**Requirement:** Restate each of the lines below word for word and drop every picture.
%%
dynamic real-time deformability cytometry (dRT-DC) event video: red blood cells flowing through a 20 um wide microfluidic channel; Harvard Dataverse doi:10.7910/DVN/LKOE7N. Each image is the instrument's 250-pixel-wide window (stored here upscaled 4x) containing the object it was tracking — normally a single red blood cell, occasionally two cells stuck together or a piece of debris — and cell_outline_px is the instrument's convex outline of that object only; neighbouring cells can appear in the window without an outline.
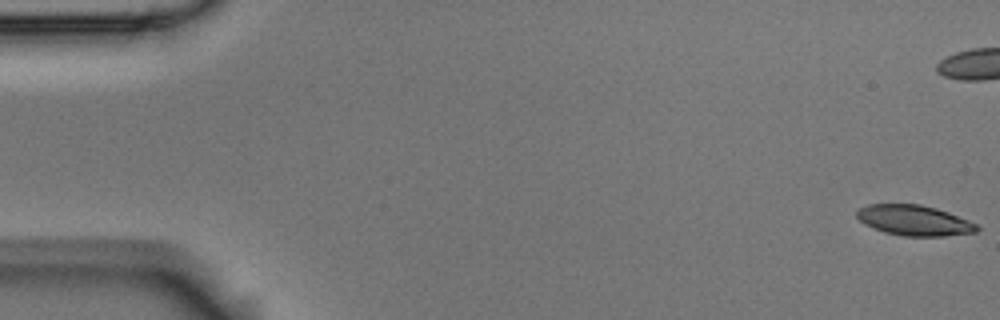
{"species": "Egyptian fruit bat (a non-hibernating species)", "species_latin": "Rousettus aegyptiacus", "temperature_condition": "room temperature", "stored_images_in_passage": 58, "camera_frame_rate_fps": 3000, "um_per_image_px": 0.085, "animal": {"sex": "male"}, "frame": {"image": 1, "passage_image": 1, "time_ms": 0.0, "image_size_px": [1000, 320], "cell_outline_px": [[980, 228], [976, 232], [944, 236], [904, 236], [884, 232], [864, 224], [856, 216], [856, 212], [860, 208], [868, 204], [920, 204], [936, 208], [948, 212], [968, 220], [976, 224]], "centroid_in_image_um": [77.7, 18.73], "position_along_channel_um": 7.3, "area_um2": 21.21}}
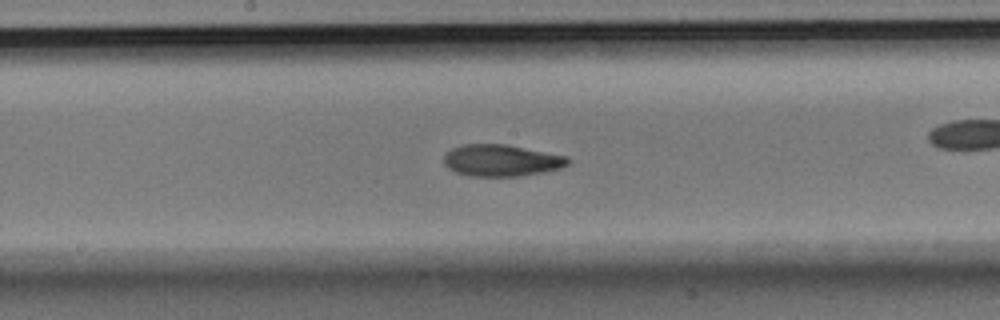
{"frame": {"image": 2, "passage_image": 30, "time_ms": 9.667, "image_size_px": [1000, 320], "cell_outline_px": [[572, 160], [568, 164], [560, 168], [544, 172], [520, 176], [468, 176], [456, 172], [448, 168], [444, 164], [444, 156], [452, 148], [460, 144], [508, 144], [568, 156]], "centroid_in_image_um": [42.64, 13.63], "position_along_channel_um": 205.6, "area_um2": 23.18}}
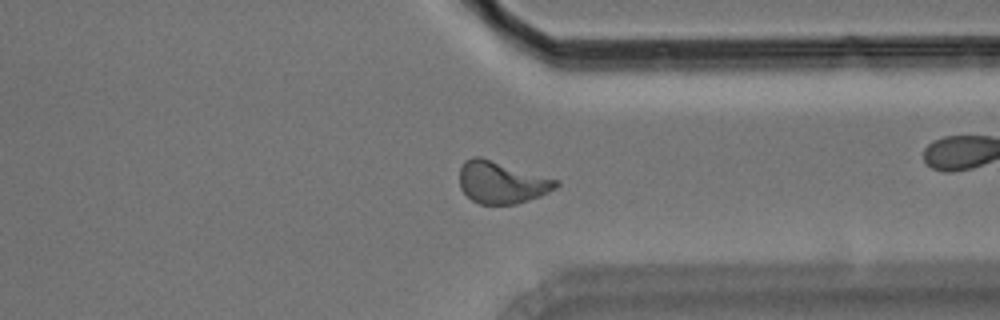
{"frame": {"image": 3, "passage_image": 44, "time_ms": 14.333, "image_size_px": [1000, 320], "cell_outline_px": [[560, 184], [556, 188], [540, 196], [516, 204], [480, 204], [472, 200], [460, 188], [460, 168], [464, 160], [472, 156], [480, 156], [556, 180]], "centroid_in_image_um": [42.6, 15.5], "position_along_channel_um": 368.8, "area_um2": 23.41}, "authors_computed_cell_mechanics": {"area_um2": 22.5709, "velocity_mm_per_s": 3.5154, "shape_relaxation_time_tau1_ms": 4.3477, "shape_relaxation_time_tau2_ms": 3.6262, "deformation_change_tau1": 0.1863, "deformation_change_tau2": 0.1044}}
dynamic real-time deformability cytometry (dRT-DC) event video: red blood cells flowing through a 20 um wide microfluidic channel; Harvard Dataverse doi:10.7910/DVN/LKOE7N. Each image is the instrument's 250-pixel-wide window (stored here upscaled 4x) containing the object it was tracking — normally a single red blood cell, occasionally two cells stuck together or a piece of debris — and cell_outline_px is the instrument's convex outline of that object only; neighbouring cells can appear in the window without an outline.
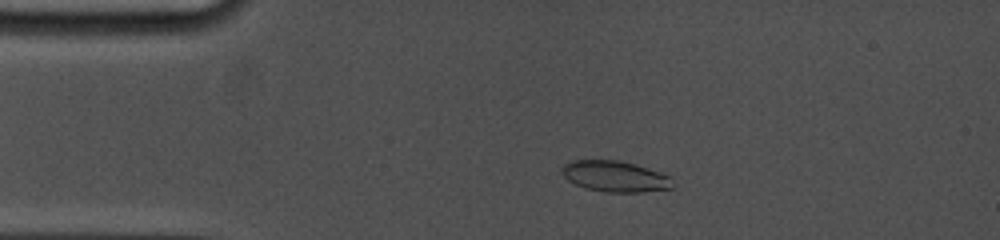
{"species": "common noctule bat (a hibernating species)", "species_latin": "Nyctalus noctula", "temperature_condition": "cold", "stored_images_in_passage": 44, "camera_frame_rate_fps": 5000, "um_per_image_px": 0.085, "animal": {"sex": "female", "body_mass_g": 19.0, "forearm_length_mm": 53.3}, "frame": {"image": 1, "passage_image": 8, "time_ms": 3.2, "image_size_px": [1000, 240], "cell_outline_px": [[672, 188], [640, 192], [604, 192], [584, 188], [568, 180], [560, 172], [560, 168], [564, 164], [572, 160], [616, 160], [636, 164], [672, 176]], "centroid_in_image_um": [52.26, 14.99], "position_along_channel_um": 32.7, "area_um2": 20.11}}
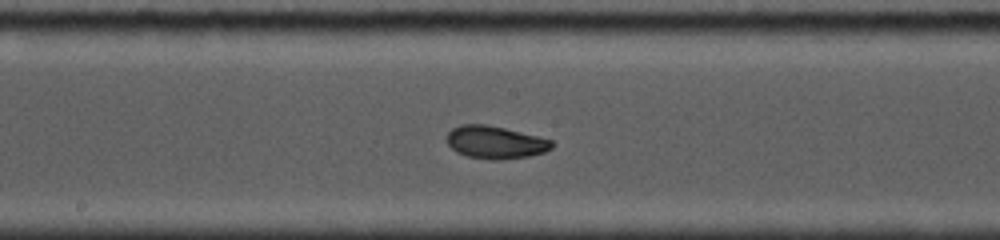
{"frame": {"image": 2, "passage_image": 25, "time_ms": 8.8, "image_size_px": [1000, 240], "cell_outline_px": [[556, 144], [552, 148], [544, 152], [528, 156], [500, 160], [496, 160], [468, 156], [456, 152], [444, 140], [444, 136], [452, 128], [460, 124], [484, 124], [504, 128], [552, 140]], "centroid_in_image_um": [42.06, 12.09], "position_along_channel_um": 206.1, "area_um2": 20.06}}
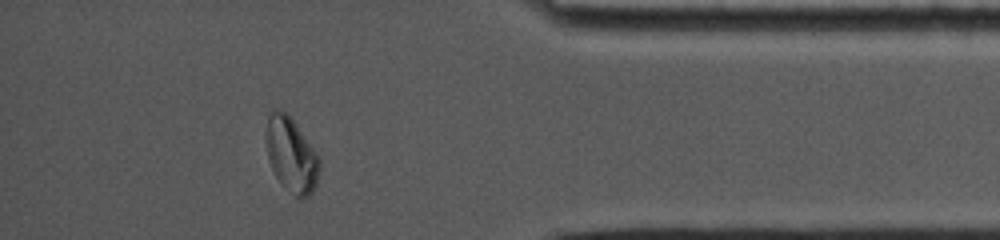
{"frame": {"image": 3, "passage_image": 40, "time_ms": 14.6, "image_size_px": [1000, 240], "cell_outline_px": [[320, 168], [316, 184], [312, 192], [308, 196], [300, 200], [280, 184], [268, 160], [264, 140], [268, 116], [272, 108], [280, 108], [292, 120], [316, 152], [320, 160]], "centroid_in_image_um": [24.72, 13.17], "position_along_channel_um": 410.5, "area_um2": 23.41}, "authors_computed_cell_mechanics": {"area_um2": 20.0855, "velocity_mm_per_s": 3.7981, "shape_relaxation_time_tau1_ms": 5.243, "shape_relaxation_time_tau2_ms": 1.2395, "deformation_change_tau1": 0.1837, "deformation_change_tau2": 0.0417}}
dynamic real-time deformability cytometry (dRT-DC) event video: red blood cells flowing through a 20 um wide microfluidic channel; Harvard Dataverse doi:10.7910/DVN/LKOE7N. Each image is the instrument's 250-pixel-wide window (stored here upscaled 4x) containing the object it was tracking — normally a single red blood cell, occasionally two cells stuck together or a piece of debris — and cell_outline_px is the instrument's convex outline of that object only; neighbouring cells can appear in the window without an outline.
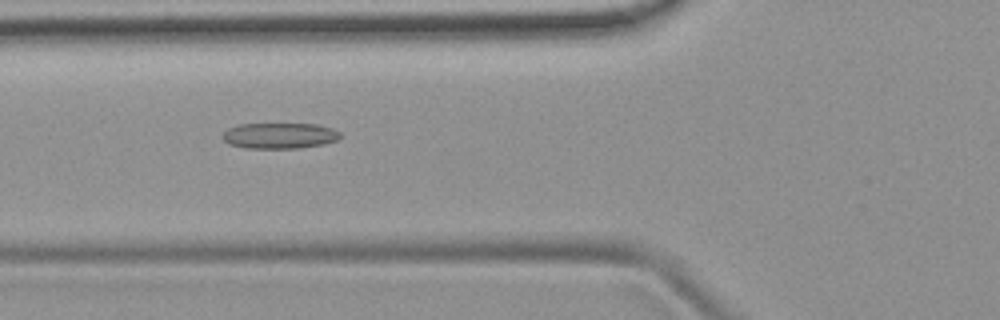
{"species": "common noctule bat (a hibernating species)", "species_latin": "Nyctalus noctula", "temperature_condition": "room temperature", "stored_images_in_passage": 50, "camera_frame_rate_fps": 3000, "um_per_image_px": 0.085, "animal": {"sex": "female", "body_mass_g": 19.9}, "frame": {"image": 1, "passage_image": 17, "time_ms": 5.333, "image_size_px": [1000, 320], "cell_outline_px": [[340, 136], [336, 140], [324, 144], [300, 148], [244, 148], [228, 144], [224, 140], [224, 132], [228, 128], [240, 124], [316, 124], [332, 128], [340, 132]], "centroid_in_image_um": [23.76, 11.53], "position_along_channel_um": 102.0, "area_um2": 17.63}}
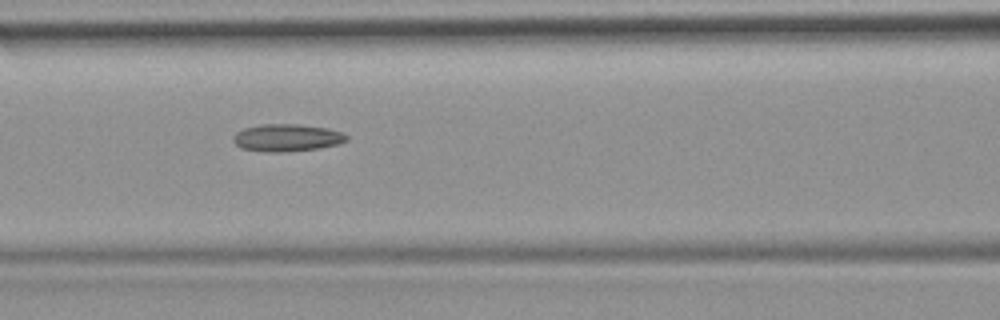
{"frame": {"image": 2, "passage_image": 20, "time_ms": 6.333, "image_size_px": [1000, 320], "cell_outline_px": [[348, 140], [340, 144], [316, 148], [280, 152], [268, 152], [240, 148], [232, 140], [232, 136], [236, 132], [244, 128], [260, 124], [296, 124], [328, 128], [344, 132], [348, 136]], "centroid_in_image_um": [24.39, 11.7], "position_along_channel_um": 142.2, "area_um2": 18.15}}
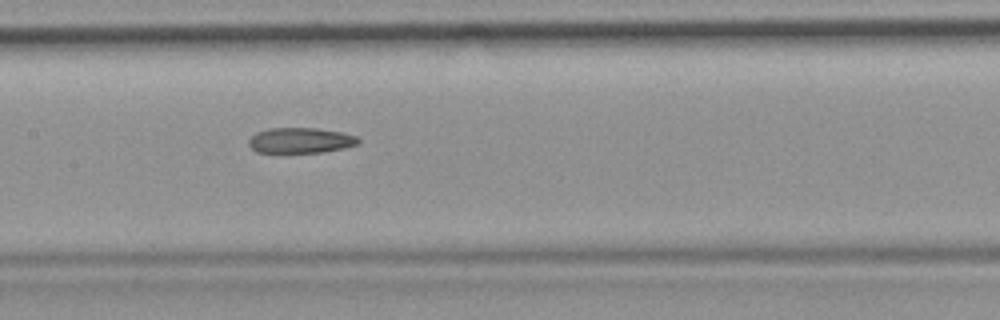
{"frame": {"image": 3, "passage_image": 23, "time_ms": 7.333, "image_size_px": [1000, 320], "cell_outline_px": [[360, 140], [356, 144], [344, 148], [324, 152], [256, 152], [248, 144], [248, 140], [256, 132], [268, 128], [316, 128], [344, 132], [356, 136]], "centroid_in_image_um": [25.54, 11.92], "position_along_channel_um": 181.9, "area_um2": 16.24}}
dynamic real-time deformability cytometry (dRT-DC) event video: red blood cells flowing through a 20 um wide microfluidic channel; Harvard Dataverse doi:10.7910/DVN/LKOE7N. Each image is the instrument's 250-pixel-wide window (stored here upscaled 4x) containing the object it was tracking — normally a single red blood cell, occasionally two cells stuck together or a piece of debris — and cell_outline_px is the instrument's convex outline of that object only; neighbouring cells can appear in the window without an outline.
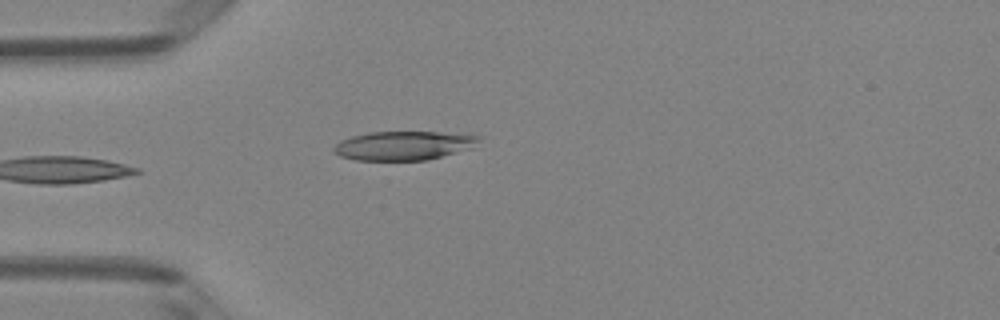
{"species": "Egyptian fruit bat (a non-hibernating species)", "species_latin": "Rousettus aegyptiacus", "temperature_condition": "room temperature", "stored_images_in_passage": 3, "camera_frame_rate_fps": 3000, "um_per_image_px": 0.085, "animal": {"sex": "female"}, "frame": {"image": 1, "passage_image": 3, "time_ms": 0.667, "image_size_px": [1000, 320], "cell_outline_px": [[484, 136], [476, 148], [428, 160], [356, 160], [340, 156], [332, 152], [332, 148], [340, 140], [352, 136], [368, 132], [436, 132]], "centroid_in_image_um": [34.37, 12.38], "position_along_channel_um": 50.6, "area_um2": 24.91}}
%%
**Result:**
dynamic real-time deformability cytometry (dRT-DC) event video: red blood cells flowing through a 20 um wide microfluidic channel; Harvard Dataverse doi:10.7910/DVN/LKOE7N. Each image is the instrument's 250-pixel-wide window (stored here upscaled 4x) containing the object it was tracking — normally a single red blood cell, occasionally two cells stuck together or a piece of debris — and cell_outline_px is the instrument's convex outline of that object only; neighbouring cells can appear in the window without an outline.
{"species": "Egyptian fruit bat (a non-hibernating species)", "species_latin": "Rousettus aegyptiacus", "temperature_condition": "room temperature", "stored_images_in_passage": 58, "camera_frame_rate_fps": 3000, "um_per_image_px": 0.085, "animal": {"sex": "male"}, "frame": {"image": 1, "passage_image": 1, "time_ms": 0.0, "image_size_px": [1000, 320], "cell_outline_px": [[980, 228], [976, 232], [944, 236], [904, 236], [884, 232], [864, 224], [856, 216], [856, 212], [860, 208], [868, 204], [920, 204], [936, 208], [948, 212], [968, 220], [976, 224]], "centroid_in_image_um": [77.7, 18.73], "position_along_channel_um": 7.3, "area_um2": 21.21}}
{"frame": {"image": 2, "passage_image": 30, "time_ms": 9.667, "image_size_px": [1000, 320], "cell_outline_px": [[572, 160], [568, 164], [560, 168], [544, 172], [520, 176], [468, 176], [456, 172], [448, 168], [444, 164], [444, 156], [452, 148], [460, 144], [508, 144], [568, 156]], "centroid_in_image_um": [42.64, 13.63], "position_along_channel_um": 205.6, "area_um2": 23.18}}
{"frame": {"image": 3, "passage_image": 44, "time_ms": 14.333, "image_size_px": [1000, 320], "cell_outline_px": [[560, 184], [556, 188], [540, 196], [516, 204], [480, 204], [472, 200], [460, 188], [460, 168], [464, 160], [472, 156], [480, 156], [556, 180]], "centroid_in_image_um": [42.6, 15.5], "position_along_channel_um": 368.8, "area_um2": 23.41}, "authors_computed_cell_mechanics": {"area_um2": 22.5709, "velocity_mm_per_s": 3.5154, "shape_relaxation_time_tau1_ms": 4.3477, "shape_relaxation_time_tau2_ms": 3.6262, "deformation_change_tau1": 0.1863, "deformation_change_tau2": 0.1044}}
dynamic real-time deformability cytometry (dRT-DC) event video: red blood cells flowing through a 20 um wide microfluidic channel; Harvard Dataverse doi:10.7910/DVN/LKOE7N. Each image is the instrument's 250-pixel-wide window (stored here upscaled 4x) containing the object it was tracking — normally a single red blood cell, occasionally two cells stuck together or a piece of debris — and cell_outline_px is the instrument's convex outline of that object only; neighbouring cells can appear in the window without an outline.
{"species": "common noctule bat (a hibernating species)", "species_latin": "Nyctalus noctula", "temperature_condition": "cold", "stored_images_in_passage": 44, "camera_frame_rate_fps": 5000, "um_per_image_px": 0.085, "animal": {"sex": "female", "body_mass_g": 19.0, "forearm_length_mm": 53.3}, "frame": {"image": 1, "passage_image": 8, "time_ms": 3.2, "image_size_px": [1000, 240], "cell_outline_px": [[672, 188], [640, 192], [604, 192], [584, 188], [568, 180], [560, 172], [560, 168], [564, 164], [572, 160], [616, 160], [636, 164], [672, 176]], "centroid_in_image_um": [52.26, 14.99], "position_along_channel_um": 32.7, "area_um2": 20.11}}
{"frame": {"image": 2, "passage_image": 25, "time_ms": 8.8, "image_size_px": [1000, 240], "cell_outline_px": [[556, 144], [552, 148], [544, 152], [528, 156], [500, 160], [496, 160], [468, 156], [456, 152], [444, 140], [444, 136], [452, 128], [460, 124], [484, 124], [504, 128], [552, 140]], "centroid_in_image_um": [42.06, 12.09], "position_along_channel_um": 206.1, "area_um2": 20.06}}
{"frame": {"image": 3, "passage_image": 40, "time_ms": 14.6, "image_size_px": [1000, 240], "cell_outline_px": [[320, 168], [316, 184], [312, 192], [308, 196], [300, 200], [280, 184], [268, 160], [264, 140], [268, 116], [272, 108], [280, 108], [292, 120], [316, 152], [320, 160]], "centroid_in_image_um": [24.72, 13.17], "position_along_channel_um": 410.5, "area_um2": 23.41}, "authors_computed_cell_mechanics": {"area_um2": 20.0855, "velocity_mm_per_s": 3.7981, "shape_relaxation_time_tau1_ms": 5.243, "shape_relaxation_time_tau2_ms": 1.2395, "deformation_change_tau1": 0.1837, "deformation_change_tau2": 0.0417}}
dynamic real-time deformability cytometry (dRT-DC) event video: red blood cells flowing through a 20 um wide microfluidic channel; Harvard Dataverse doi:10.7910/DVN/LKOE7N. Each image is the instrument's 250-pixel-wide window (stored here upscaled 4x) containing the object it was tracking — normally a single red blood cell, occasionally two cells stuck together or a piece of debris — and cell_outline_px is the instrument's convex outline of that object only; neighbouring cells can appear in the window without an outline.
{"species": "common noctule bat (a hibernating species)", "species_latin": "Nyctalus noctula", "temperature_condition": "room temperature", "stored_images_in_passage": 50, "camera_frame_rate_fps": 3000, "um_per_image_px": 0.085, "animal": {"sex": "female", "body_mass_g": 19.9}, "frame": {"image": 1, "passage_image": 17, "time_ms": 5.333, "image_size_px": [1000, 320], "cell_outline_px": [[340, 136], [336, 140], [324, 144], [300, 148], [244, 148], [228, 144], [224, 140], [224, 132], [228, 128], [240, 124], [316, 124], [332, 128], [340, 132]], "centroid_in_image_um": [23.76, 11.53], "position_along_channel_um": 102.0, "area_um2": 17.63}}
{"frame": {"image": 2, "passage_image": 20, "time_ms": 6.333, "image_size_px": [1000, 320], "cell_outline_px": [[348, 140], [340, 144], [316, 148], [280, 152], [268, 152], [240, 148], [232, 140], [232, 136], [236, 132], [244, 128], [260, 124], [296, 124], [328, 128], [344, 132], [348, 136]], "centroid_in_image_um": [24.39, 11.7], "position_along_channel_um": 142.2, "area_um2": 18.15}}
{"frame": {"image": 3, "passage_image": 23, "time_ms": 7.333, "image_size_px": [1000, 320], "cell_outline_px": [[360, 140], [356, 144], [344, 148], [324, 152], [256, 152], [248, 144], [248, 140], [256, 132], [268, 128], [316, 128], [344, 132], [356, 136]], "centroid_in_image_um": [25.54, 11.92], "position_along_channel_um": 181.9, "area_um2": 16.24}}
dynamic real-time deformability cytometry (dRT-DC) event video: red blood cells flowing through a 20 um wide microfluidic channel; Harvard Dataverse doi:10.7910/DVN/LKOE7N. Each image is the instrument's 250-pixel-wide window (stored here upscaled 4x) containing the object it was tracking — normally a single red blood cell, occasionally two cells stuck together or a piece of debris — and cell_outline_px is the instrument's convex outline of that object only; neighbouring cells can appear in the window without an outline.
{"species": "Egyptian fruit bat (a non-hibernating species)", "species_latin": "Rousettus aegyptiacus", "temperature_condition": "room temperature", "stored_images_in_passage": 3, "camera_frame_rate_fps": 3000, "um_per_image_px": 0.085, "animal": {"sex": "female"}, "frame": {"image": 1, "passage_image": 3, "time_ms": 0.667, "image_size_px": [1000, 320], "cell_outline_px": [[484, 136], [476, 148], [428, 160], [356, 160], [340, 156], [332, 152], [332, 148], [340, 140], [352, 136], [368, 132], [436, 132]], "centroid_in_image_um": [34.37, 12.38], "position_along_channel_um": 50.6, "area_um2": 24.91}}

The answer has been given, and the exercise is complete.